Alternative Schools of Choice
- Early College High Schools are small, autonomous schools that blend high school and college into a coherent education program. They are designed so that all students can achieve two years of college credit at the same time they are earning a high school diploma (within four to five years of entering ninth grade). These schools are designed for young people who are underrepresented in postsecondary education.
- Middle College High Schools are high schools located on a community college campus. These schools offer students at risk of educational failure when they enter high school the opportunity to take high school classes as well as college classes and increase the likelihood of qualifying for college upon graduation. The Middle College National Consortium has more information.
- Magnet Schools are designed to attract students from their schools of residence by providing special curriculum opportunities. Magnet schools are often oriented around a special interest area, career education, or vocational skills training.
- Metropolitan Career and Technical (MET) High Schools feature a strong advisory program, small school size, and community-based learning. Find out more about these schools through Big Picture Learning .
- New Technology High Schools emphasize access to technology through project-based learning.
- Open Classroom Schools provide learning activities that are individualized and organized around interest and learning resource centers. These schools may feature multi-grades classrooms.
- Schools Without Walls utilize community facilities and resources for learning activities and may offer internships or project-based learning.
- Thematic schools are organized around a curricular theme such as the humanities, the arts, international relations, or health careers.
In addition to the schools listed above, alternative schools of choice also include schools that offer:
- A different educational philosophy, such as Montessori, Waldorf, and Fundamental schools.

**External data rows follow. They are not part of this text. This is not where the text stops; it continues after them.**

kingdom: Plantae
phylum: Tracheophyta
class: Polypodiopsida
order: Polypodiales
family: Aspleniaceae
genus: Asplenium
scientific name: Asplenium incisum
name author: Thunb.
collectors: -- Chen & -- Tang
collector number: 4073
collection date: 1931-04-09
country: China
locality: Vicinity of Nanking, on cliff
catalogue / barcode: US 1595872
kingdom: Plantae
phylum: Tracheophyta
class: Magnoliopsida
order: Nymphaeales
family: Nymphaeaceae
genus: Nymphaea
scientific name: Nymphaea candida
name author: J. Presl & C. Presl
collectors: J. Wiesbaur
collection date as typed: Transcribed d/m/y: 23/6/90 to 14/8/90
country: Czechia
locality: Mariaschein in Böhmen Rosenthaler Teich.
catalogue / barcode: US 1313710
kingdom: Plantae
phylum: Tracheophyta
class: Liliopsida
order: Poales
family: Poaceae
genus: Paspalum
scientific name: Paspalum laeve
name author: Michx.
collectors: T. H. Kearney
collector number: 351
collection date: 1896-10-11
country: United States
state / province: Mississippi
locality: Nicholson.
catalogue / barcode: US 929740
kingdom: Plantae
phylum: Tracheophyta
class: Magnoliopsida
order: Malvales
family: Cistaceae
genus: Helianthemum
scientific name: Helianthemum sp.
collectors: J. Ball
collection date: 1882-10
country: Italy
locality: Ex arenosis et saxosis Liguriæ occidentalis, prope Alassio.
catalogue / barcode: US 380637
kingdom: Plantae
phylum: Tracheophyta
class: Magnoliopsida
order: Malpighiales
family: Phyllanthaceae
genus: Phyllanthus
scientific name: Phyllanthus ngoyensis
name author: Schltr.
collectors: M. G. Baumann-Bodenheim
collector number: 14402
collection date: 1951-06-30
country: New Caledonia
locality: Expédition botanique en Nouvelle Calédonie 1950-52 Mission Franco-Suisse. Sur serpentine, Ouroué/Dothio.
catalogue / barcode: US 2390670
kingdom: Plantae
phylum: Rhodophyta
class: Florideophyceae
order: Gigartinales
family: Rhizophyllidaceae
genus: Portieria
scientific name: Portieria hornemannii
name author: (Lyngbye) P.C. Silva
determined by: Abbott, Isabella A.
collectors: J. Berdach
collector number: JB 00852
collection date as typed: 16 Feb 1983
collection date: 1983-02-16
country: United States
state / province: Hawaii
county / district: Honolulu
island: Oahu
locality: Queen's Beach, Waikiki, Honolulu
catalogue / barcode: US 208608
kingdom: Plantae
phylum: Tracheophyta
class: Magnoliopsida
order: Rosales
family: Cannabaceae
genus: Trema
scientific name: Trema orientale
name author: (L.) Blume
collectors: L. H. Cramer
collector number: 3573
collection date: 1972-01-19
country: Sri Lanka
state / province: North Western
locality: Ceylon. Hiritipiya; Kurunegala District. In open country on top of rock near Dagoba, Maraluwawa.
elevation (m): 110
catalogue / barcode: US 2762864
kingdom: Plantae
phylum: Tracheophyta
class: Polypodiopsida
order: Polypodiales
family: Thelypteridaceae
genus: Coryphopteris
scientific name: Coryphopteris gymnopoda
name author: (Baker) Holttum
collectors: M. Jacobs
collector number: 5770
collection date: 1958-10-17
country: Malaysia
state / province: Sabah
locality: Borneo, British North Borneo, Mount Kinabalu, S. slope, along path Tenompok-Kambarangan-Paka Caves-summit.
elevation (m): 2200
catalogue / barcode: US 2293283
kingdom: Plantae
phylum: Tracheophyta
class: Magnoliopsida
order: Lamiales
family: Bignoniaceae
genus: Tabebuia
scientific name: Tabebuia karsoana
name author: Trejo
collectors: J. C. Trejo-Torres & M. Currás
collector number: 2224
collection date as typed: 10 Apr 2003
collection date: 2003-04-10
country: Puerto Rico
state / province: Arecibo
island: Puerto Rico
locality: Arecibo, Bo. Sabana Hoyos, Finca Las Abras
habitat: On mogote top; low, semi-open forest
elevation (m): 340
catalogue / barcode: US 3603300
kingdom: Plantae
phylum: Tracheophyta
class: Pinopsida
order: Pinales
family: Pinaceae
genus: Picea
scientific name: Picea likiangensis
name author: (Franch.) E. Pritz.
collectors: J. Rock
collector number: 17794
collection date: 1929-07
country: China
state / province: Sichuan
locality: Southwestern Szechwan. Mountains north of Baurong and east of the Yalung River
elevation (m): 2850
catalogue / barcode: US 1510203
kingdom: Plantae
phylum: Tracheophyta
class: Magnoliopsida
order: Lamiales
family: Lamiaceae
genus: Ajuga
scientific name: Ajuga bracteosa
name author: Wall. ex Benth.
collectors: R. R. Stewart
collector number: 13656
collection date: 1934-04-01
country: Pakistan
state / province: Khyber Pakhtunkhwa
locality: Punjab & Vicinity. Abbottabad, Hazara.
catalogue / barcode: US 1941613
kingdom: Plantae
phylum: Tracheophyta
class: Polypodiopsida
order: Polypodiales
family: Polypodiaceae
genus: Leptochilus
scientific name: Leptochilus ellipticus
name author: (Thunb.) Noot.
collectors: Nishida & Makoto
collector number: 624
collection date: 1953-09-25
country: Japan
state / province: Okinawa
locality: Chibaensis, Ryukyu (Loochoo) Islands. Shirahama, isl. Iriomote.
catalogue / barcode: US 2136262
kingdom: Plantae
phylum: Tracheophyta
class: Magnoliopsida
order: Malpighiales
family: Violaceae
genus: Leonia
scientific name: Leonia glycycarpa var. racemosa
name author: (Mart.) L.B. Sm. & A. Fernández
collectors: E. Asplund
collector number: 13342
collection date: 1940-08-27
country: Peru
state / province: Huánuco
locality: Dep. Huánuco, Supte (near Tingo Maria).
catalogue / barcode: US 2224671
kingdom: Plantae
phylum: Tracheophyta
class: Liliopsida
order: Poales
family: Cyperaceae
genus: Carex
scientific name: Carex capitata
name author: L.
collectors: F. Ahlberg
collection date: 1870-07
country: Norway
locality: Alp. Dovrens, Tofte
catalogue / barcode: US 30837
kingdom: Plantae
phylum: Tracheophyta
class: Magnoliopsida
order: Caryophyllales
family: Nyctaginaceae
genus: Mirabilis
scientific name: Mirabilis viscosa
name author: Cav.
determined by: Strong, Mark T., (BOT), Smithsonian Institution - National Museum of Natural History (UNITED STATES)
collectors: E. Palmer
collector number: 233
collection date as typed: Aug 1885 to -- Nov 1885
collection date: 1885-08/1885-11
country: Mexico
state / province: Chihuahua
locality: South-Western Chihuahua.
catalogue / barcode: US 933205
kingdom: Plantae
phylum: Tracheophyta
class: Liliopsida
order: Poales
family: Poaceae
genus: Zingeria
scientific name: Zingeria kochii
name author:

- A different instructional strategy, such as independent study, dual language immersion, multi-age classrooms, or online learning.
- Specialized programs for targeted student populations, such as street academies and newcomer centers.
Alternative Programs of Choice
- Internships are designed to give students direct experience in fields of possible future employment, with a core curriculum adapted to those areas and interests.
- Magnet Programs are designed to attract students to particular schools by offering educational features attractive to students and their parents, such as various types of specialized instruction.
- Parent Participation Programs are designed so that parents and guardians provide classroom assistance and other support that is integral to the program. Typically, parents are heavily involved in setting the goals, objectives, and direction for the program. These programs are more common for students in the elementary grades.
- School-Within-a-School (SWAS) is a “minischool” or identified unit within a traditional school with a focus on a special interest area or learning style. This option provides one approach to achieving a smaller learning community.